Enterprises must proactively break their own systems in a controlled way to prevent catastrophic failures. This practice, known as chaos engineering, is becoming essential in the complex world of cloud-native applications.

That was according to Sayan Mondal, a senior software engineer at software delivery platform Harness, who noted that developers, site reliability engineers (SREs) and IT operations teams have to get comfortable with chaos.

Speaking at the KubeCon + CloudNativeCon China 2025 conference in Hong Kong this week, Mondal, who is also a maintainer and community manager for Cloud Native Computing Foundation (CNCF) incubating project LitmusChaos, explained how deliberately injecting failure into systems can help to harden them against outages.

“There are cloud-native and distributed systems everywhere these days, with a lot of interdependent failures,” he said. “Cloud providers are not really 100% reliable, because you can get device failures, power supply outages and memory leaks.”

The financial and reputational damage from such outages can be costly. Mondal cited examples where a financial company lost over $55m due to a single infrastructure issue that prevented transactions from being processed, as well as a Slack outage caused by “a lot of logging” that took down the collaboration service for thousands of businesses.

Traditional testing only scratches the surface and typically involves just the application layer, he said.

“Rarely do we ever test the infrastructure or the underlying platform services,” said Mondal. “Chaos engineering specifically focuses on touching the bottom layers.”

A fire drill for your application Mondal described chaos engineering as “a fire drill that you do at the beginning of the delivery cycle, so that when the actual event happens, you are much more prepared”. It involves planning and simulating failures; using different types of faults to identify vulnerabilities; and understanding how systems fail so organisations can build more resilient systems. For DevOps and IT teams wondering where to begin, Mondal said they don’t have to start by breaking production systems. The journey can begin safely in a local environment using tools like K3s and Minikube, moving to staging and pre-production environments, and only then graduating to production once the team is comfortable.
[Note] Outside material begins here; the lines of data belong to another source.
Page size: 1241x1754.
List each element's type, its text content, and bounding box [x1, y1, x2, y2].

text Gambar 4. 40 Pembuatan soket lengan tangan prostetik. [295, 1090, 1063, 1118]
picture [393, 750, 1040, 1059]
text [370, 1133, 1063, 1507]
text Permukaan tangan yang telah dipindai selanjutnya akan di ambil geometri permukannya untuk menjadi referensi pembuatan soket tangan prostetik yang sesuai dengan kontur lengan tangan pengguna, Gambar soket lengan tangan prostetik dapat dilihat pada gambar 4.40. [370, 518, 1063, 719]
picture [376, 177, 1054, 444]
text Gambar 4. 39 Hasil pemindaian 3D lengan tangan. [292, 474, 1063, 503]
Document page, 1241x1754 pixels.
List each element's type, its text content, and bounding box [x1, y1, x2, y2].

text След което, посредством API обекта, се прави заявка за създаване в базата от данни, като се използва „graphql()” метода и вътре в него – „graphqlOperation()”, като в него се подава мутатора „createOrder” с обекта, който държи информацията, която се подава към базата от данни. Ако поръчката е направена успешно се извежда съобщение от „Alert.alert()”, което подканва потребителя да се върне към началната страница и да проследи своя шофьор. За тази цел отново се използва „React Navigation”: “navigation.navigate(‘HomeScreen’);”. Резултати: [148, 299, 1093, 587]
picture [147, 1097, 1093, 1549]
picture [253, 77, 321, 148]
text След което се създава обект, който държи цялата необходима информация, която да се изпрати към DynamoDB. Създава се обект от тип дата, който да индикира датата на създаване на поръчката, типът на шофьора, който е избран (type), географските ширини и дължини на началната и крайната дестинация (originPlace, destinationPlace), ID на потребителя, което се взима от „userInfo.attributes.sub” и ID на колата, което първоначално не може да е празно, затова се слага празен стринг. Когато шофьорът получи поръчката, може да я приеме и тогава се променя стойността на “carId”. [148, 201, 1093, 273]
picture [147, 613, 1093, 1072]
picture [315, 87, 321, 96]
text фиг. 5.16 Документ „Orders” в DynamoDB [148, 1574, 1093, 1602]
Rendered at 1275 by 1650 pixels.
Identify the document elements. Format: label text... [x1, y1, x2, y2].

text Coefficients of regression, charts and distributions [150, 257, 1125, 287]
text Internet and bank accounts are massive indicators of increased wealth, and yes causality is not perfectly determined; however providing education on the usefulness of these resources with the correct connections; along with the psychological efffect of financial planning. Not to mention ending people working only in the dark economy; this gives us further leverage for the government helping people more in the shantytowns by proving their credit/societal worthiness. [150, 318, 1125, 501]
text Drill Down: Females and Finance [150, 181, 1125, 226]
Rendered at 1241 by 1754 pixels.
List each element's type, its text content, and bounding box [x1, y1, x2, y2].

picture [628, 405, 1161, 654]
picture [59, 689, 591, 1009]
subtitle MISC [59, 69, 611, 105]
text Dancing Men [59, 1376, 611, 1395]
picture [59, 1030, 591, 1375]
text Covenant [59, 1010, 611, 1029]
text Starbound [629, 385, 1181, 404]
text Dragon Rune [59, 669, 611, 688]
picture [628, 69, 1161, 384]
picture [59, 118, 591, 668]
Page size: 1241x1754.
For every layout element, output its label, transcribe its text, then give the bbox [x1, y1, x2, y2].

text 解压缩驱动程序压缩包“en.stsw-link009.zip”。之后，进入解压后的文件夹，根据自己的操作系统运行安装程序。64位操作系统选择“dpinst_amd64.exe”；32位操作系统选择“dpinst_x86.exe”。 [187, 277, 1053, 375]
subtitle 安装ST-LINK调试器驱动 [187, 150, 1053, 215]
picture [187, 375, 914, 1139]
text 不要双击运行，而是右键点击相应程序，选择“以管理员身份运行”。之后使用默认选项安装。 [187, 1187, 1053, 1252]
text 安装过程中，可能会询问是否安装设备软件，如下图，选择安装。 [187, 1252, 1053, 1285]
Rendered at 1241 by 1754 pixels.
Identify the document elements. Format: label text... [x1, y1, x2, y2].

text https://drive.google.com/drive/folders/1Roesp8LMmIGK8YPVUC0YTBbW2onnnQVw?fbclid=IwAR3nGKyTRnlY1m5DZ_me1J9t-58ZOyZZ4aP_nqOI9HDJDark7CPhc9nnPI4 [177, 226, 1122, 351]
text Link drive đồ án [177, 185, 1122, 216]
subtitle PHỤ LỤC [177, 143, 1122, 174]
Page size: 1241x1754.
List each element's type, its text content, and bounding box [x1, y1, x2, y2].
He introduced LitmusChaos as an open-source, cross-cloud framework that provides the “barebones minimum open-source chaos tooling”, which can be paired with other plugins for monitoring and multi-tenancy. With over two million installations, it provides a rich set of features for fault injection, experiment management and observability. The core of LitmusChaos is built on three custom resource definitions (CRDs): ChaosExperiment: The blueprint of the fault, defining what you are injecting.

ChaosEngine: The user-defined tuning for the experiment, defining how you are running it, including duration and specific parameters.

ChaosResult: The output of the experiment, detailing what happened and what was learned. During a demonstration, Mondal used LitmusChaos to target the product catalogue microservice of a sample e-commerce application. By running a “pod-delete” fault, he showed how the application’s product listings vanished and then how Kubernetes, through its own resilience mechanisms, brought the service back online. This simple experiment demonstrated how teams can verify the resilience of their services and understand their behaviour under stress.